**Exercise goal:**
Continue the article about insider threats to company computer systems, starting right after its last sentence.

**Exercise passage:**
Segment Open

Corporate information and data are vulnerable to inside attacks in numerous ways. In addition to ill-intentioned employees, external contractors and outsourcing partners have access to information systems. Trouble can happen inside a company's walls, right under managers' noses, or remotely -- say, if an employee logs on from home or a coffee shop. Breaches can be deliberate or accidental. Some threats can come from authorized users who unwittingly spread viruses and worms via their infected laptop computers.

Take advertising company ADVO Inc., which in January had part of its computer system attacked when an external contractor plugged his laptop into its network. Half an hour later, the company's security monitoring system detected abnormal traffic patterns in the server system of a production branch in California and 40 PCs in its Connecticut headquarters.

The accidental attack didn't cause any real monetary damage, but it took three network security engineers a whole day to clean up and repair the infected server and PCs.

This happened after ADVO invested more than $1 million on its network security to guard against threats -- from outside as well as inside. "No one is immune to this once you are connected to the Internet," says Phil McMurray, information-technology security director of the company, based in Windsor, Conn. Bank of America says it invests about $250 million a year in information security technology, personnel and assessment.

Security glitches can cause huge losses not only because they can paralyze the entire computer system, halting business operations -- but also because some hackers are creating them with the intent of stealing confidential information from a compromised computer. Once a computer is attacked, information such as email addresses, passwords, proprietary data and financial information may be accessed, disclosed or altered without authorization.

As more companies realize that high-risk, high-success rate attacks often are from people who have inside knowledge of the system, they have started using security products to protect their systems from inside. Often, they are surprised by what their employees are doing with corporate resources.

After deploying a product to detect abnormal computer behavior, a large public insurance company in the Midwest found a few employees running an illegal gambling Web site on computers hidden beneath the floor of its data center, says Paul Brady, chief executive of Mazu Networks in Cambridge, Mass.

Segment Closed

[Extracted data entries]
Segment Open

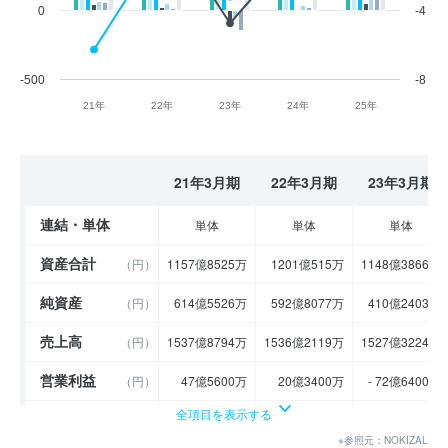
0
-4
-500
-8
21年
22年
23年
24年
25年
21年3月期
22年3月期
23年3月期
連結・単体
単体
単体
単体
資産合計
（円）
1157億8525万
1201億515万
1148億3866万
純資産
（円）
614億5526万
592億8077万
410億2403万
売上高
（円）
1537億8794万
1536億2119万
1527億3224万
営業利益
（円）
47億5600万
20億3400万
- 72億6400万
全項目を表示する
経常利益
（円）
68億8696万
50億6668万
- 49億5455万
※参照元：NOKIZAL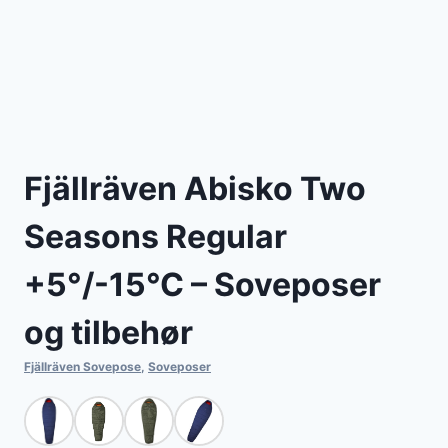
Fjällräven Abisko Two
Seasons Regular
+5°/-15°C – Soveposer
og tilbehør
Fjällräven Sovepose
,
Soveposer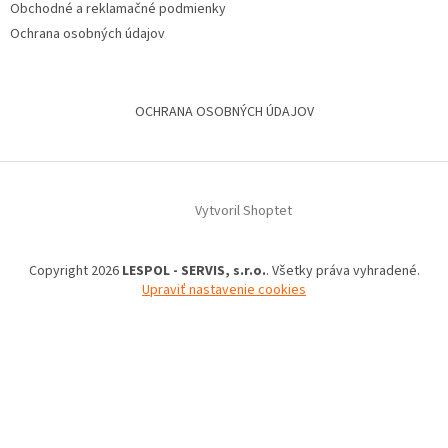
Obchodné a reklamačné podmienky
Ochrana osobných údajov
OCHRANA OSOBNÝCH ÚDAJOV
Vytvoril Shoptet
Copyright 2026
LESPOL - SERVIS, s.r.o.
. Všetky práva vyhradené.
Upraviť nastavenie cookies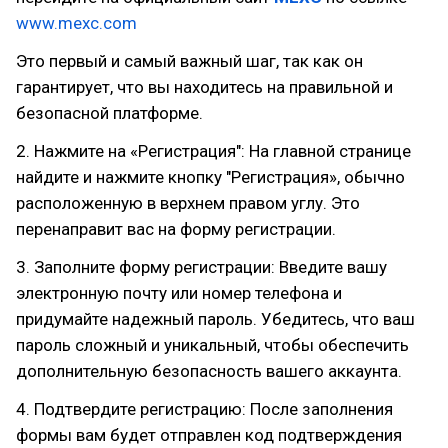
www.mexc.com
Это первый и самый важный шаг, так как он
гарантирует, что вы находитесь на правильной и
безопасной платформе.
2. Нажмите на «Регистрация": На главной странице
найдите и нажмите кнопку "Регистрация», обычно
расположенную в верхнем правом углу. Это
перенаправит вас на форму регистрации.
3. Заполните форму регистрации: Введите вашу
электронную почту или номер телефона и
придумайте надежный пароль. Убедитесь, что ваш
пароль сложный и уникальный, чтобы обеспечить
дополнительную безопасность вашего аккаунта.
4. Подтвердите регистрацию: После заполнения
формы вам будет отправлен код подтверждения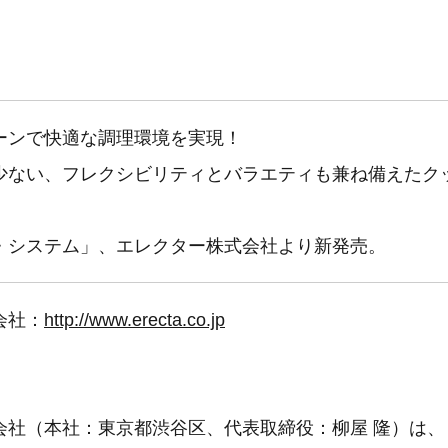
ーンで快適な調理環境を実現！
少ない、フレクシビリティとバラエティも兼ね備えたク
・システム」、エレクター株式会社より新発売。
会社：
http://www.erecta.co.jp
会社（本社：東京都渋谷区、代表取締役：柳屋 隆）は、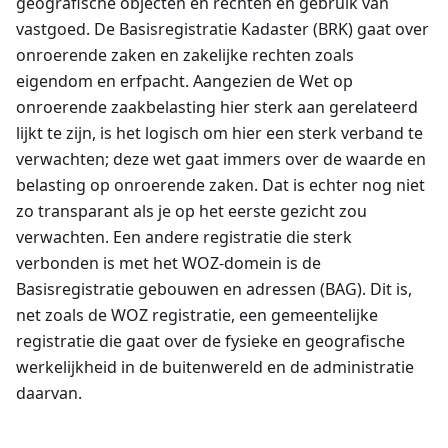
geografische objecten en rechten en gebruik van
vastgoed. De Basisregistratie Kadaster (BRK) gaat over
onroerende zaken en zakelijke rechten zoals
eigendom en erfpacht. Aangezien de Wet op
onroerende zaakbelasting hier sterk aan gerelateerd
lijkt te zijn, is het logisch om hier een sterk verband te
verwachten; deze wet gaat immers over de waarde en
belasting op onroerende zaken. Dat is echter nog niet
zo transparant als je op het eerste gezicht zou
verwachten. Een andere registratie die sterk
verbonden is met het WOZ-domein is de
Basisregistratie gebouwen en adressen (BAG). Dit is,
net zoals de WOZ registratie, een gemeentelijke
registratie die gaat over de fysieke en geografische
werkelijkheid in de buitenwereld en de administratie
daarvan.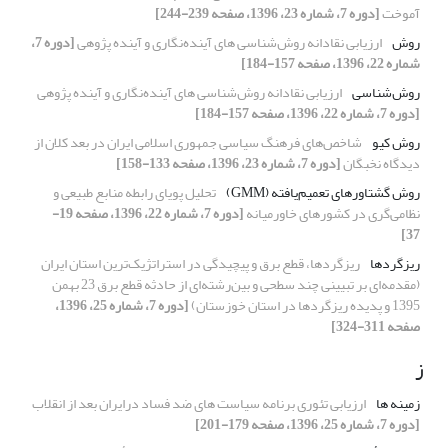
آموخت
[دوره 7، شماره 23، 1396، صفحه 239-244]
روش
ارزیابی نقادانه روش‌شناسی های آینده‌نگاری و آینده پژوهی
[دوره 7،
شماره 22، 1396، صفحه 157-184]
روش‌شناسی
ارزیابی نقادانه روش‌شناسی های آینده‌نگاری و آینده پژوهی
[دوره 7، شماره 22، 1396، صفحه 157-184]
روش کیو
شاخص‌های فرهنگ سیاسی جمهوری اسلامی ایران در بعد کلان از
دیدگاه نخبگان
[دوره 7، شماره 23، 1396، صفحه 133-158]
روش گشتاورهای تعمیم‌یافته (GMM)
تحلیل پویای رابطه منابع طبیعی و
نظامی‌گری در کشورهای خاورمیانه
[دوره 7، شماره 22، 1396، صفحه 19-
37]
ریزگردها
ریزگردها، قطع برق و پیچیدگی در استراتژیک‌ترین استان ایران
(مقدمه‌ای بر تبیینی چند سطحی و بین‌رشته‌ای از حادثه قطع برق 23 بهمن
1395 و پدیده ریزگردها در استان خوزستان)
[دوره 7، شماره 25، 1396،
صفحه 311-324]
ز
زمینه ها
ارزیابی تئوری برنامه سیاست های ضد فساد درایران بعد از انقلاب
[دوره 7، شماره 25، 1396، صفحه 179-201]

Segment Closed

**Result for this task:**
A New Jersey utilities company with operations both in the U.S. and Canada found an employee siphoning confidential data from a corporate hard drive to a portable hard drive, says Tom Schuster, president of Arbor Networks in Lexington, Mass.

Analysts expect big security companies to make a big push into the internal security market through acquisitions in the next two years. Symantec invested $1 million dollars in Mazu last November while Cisco Systems Inc. was an original investor in Arbor Networks.

Company executives and analysts say the best defense may be as simple as training about the problem. "I do believe that an uneducated work force can create risks," says Kim Jones, director of information technology security at eFunds, a Scottsdale, Ariz., company that handles online funds transactions for financial institutions. "Even the most conscientious employees can bring in worms unintentionally." The company hasn't reported any internal security problems.

A new technology called endpoint security policy enforcement may be able to make security executives' lives a little bit easier.

The technology, being pioneered by such companies as Cisco Systems Inc. and Microsoft Corp., automatically enforces corporate security policies on both internal and external computers. Any laptop that doesn't have the most updated personal firewall software will have only limited access to the network and will be cleaned up and inoculated before it is granted access to the whole network.

It acts like a bouncer at a club, says Mr. Slaby of Yankee Group. "The idea is that sloppily dressed users will not be allowed into the club."